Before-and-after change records
[Start of Attachment]

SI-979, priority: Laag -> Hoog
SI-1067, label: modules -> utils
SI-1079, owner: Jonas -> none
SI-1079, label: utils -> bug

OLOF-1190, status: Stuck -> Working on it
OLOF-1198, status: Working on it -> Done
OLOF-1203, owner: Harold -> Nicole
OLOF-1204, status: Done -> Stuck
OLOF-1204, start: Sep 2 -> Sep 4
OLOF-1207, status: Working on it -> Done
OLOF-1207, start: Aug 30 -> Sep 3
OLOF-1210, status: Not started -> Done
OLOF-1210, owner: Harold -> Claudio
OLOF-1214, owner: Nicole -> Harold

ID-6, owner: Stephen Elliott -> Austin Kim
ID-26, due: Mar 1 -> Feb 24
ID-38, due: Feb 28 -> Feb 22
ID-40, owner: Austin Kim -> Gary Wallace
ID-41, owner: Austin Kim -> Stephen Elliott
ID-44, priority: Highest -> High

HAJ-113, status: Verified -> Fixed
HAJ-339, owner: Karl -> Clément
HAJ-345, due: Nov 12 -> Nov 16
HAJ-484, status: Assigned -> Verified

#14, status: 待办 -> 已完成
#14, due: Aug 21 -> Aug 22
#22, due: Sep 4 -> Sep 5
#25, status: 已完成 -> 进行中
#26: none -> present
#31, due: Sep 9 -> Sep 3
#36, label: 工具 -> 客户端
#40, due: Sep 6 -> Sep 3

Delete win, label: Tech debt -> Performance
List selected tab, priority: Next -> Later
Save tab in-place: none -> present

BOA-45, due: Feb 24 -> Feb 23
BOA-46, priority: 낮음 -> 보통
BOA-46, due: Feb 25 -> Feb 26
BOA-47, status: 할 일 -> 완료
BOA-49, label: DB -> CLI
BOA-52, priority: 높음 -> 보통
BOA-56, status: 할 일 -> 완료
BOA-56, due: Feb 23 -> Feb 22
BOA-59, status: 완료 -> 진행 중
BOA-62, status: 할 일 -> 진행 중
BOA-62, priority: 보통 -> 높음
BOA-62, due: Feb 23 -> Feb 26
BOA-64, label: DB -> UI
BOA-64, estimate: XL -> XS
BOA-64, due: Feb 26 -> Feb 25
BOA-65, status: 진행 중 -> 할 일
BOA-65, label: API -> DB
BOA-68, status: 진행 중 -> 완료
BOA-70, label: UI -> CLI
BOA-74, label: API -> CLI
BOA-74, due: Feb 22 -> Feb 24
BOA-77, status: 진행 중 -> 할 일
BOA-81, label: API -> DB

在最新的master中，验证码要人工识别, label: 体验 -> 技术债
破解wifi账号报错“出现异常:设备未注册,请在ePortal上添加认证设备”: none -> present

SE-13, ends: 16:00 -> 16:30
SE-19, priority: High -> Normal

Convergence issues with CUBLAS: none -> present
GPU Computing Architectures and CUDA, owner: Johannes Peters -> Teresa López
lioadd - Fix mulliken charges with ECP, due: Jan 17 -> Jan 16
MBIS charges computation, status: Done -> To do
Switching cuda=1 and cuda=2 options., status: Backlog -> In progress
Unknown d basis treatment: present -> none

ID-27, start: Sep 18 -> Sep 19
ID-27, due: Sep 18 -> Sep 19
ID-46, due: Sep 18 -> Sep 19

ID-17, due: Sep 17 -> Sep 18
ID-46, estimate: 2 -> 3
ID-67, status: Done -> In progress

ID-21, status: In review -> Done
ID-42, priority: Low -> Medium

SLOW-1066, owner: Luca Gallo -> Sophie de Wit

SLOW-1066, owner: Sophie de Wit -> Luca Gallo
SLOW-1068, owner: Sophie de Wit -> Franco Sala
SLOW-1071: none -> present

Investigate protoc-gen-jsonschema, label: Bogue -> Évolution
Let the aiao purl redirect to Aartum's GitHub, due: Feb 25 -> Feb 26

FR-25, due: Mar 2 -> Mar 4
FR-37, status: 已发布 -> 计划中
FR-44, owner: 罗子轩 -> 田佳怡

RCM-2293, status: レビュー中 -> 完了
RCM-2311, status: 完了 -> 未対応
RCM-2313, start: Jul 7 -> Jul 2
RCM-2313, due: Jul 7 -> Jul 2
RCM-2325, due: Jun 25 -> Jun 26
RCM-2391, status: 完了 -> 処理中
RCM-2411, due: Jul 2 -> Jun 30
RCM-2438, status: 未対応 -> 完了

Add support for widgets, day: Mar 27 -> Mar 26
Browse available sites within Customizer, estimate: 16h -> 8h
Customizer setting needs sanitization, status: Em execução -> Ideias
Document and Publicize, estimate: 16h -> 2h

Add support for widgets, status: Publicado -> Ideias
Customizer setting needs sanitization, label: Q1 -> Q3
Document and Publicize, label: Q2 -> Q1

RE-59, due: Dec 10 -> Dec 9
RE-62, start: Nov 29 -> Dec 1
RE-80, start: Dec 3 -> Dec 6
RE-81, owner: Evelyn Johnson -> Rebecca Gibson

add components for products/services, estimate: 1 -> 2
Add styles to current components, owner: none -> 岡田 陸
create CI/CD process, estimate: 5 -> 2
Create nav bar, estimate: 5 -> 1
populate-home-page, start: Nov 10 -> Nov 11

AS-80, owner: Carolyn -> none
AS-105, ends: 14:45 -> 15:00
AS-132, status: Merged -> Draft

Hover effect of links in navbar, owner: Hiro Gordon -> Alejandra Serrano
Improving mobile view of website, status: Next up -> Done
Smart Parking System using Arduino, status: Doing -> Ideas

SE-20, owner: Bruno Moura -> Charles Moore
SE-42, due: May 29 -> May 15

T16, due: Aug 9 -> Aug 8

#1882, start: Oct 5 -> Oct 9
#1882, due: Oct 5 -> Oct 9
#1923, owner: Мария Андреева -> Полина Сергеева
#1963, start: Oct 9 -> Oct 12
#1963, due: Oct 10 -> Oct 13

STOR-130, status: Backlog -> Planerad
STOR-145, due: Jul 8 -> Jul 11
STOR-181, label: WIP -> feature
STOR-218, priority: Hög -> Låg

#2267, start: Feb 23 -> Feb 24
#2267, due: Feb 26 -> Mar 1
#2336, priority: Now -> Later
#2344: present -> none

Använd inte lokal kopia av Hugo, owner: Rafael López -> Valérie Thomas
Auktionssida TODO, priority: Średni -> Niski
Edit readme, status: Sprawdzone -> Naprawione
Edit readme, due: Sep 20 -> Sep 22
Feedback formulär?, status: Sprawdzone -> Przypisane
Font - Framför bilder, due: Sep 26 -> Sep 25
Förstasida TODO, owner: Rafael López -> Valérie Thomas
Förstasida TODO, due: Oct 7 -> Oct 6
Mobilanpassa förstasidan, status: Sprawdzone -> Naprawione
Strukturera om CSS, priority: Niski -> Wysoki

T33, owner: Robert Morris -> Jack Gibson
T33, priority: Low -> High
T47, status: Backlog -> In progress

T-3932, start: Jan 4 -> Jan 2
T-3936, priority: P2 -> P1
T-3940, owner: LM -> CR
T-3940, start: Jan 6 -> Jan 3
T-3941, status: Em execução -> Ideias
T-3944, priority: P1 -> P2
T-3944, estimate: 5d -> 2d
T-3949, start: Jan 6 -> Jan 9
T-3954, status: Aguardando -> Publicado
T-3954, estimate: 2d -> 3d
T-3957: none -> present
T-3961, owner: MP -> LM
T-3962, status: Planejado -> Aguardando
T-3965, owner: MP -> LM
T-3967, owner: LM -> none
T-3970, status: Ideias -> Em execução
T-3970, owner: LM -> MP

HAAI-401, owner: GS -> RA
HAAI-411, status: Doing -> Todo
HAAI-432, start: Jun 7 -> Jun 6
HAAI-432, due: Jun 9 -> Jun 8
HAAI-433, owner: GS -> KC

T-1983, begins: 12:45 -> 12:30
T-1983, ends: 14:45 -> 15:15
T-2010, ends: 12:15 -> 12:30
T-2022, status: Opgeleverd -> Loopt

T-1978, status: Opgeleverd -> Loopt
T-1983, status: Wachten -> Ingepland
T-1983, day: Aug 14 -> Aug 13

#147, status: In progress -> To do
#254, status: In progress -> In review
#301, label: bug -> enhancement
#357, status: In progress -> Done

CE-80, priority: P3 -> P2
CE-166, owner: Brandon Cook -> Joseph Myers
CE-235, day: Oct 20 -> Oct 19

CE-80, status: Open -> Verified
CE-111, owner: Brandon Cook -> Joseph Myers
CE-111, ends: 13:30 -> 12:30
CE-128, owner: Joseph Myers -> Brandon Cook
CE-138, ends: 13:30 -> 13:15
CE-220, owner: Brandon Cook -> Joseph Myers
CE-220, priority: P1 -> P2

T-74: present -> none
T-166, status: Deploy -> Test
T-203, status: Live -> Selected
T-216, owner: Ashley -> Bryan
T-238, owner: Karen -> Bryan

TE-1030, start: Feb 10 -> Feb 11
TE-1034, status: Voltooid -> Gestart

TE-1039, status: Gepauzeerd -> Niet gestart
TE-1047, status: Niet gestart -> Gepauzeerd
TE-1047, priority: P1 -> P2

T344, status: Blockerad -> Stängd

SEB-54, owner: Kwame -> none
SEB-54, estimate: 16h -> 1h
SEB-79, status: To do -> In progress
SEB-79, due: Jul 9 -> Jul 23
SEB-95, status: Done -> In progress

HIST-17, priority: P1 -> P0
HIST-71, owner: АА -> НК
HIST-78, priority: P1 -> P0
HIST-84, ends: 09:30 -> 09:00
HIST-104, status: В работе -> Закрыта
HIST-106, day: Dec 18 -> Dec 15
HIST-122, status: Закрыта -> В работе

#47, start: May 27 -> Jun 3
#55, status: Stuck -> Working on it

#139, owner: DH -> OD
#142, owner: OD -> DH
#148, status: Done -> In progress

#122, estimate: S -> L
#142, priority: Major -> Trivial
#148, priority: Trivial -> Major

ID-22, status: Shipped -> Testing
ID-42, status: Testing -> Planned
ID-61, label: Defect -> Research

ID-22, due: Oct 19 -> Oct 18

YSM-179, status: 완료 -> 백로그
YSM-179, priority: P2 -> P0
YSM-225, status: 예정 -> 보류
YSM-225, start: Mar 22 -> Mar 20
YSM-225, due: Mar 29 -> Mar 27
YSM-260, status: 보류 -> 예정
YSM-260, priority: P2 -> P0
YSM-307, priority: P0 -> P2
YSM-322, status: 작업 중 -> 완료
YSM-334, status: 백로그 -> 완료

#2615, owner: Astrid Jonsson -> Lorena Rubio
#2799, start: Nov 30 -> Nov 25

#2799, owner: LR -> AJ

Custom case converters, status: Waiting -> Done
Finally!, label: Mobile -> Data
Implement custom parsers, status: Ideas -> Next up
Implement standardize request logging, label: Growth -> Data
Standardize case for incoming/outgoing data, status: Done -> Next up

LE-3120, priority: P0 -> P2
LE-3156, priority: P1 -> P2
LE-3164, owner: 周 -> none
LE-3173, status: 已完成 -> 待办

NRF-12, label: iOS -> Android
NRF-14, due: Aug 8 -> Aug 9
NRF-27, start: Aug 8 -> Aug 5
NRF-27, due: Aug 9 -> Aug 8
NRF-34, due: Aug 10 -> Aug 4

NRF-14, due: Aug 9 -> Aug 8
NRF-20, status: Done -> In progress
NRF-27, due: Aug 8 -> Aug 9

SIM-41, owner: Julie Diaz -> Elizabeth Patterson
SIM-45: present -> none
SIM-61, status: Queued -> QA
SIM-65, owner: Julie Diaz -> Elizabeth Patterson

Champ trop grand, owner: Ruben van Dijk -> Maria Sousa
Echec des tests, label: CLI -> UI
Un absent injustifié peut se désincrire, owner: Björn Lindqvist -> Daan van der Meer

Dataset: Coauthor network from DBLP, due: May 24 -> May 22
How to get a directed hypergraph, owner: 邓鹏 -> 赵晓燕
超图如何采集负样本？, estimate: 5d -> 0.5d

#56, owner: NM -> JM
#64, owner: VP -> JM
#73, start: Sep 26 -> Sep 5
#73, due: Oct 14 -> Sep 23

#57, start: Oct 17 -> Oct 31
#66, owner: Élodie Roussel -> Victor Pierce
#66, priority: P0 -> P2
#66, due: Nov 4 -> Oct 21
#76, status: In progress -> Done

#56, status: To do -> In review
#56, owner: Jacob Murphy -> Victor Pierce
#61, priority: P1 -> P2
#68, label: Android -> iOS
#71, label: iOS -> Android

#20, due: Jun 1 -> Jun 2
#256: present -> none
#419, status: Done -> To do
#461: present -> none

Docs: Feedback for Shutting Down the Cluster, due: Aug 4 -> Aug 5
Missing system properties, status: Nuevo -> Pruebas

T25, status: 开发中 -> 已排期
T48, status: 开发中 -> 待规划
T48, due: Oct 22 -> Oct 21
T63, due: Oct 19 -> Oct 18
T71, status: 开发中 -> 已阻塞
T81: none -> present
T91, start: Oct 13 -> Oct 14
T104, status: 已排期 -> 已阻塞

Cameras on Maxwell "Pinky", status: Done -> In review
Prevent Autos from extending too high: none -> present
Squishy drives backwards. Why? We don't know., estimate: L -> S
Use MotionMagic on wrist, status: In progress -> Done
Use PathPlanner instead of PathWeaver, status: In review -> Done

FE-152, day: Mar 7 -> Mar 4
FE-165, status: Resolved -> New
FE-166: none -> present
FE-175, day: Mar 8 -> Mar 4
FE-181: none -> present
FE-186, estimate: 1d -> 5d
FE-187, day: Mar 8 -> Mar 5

[End of Attachment]

■ WORK REQUEST
Copy, exactly and only, the lines above that begin with the one containing "SEB-54, estimate: 16h -> 1h" and finish with the one containing "HIST-104, status: В работе -> Закрыта".

■ SOLUTION
SEB-54, estimate: 16h -> 1h
SEB-79, status: To do -> In progress
SEB-79, due: Jul 9 -> Jul 23
SEB-95, status: Done -> In progress

HIST-17, priority: P1 -> P0
HIST-71, owner: АА -> НК
HIST-78, priority: P1 -> P0
HIST-84, ends: 09:30 -> 09:00
HIST-104, status: В работе -> Закрыта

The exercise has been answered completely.